— Your assignment —
In the listing below, find each line that holds the string "ворса" and copy it.

— Given records —
####

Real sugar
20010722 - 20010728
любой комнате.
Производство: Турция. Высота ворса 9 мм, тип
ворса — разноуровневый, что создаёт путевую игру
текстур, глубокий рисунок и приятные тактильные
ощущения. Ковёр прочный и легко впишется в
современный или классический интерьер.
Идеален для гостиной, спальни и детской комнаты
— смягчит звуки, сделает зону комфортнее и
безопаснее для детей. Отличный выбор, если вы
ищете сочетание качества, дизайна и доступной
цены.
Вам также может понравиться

####

— Solution below —
Производство: Турция. Высота ворса 9 мм, тип
ворса — разноуровневый, что создаёт путевую игру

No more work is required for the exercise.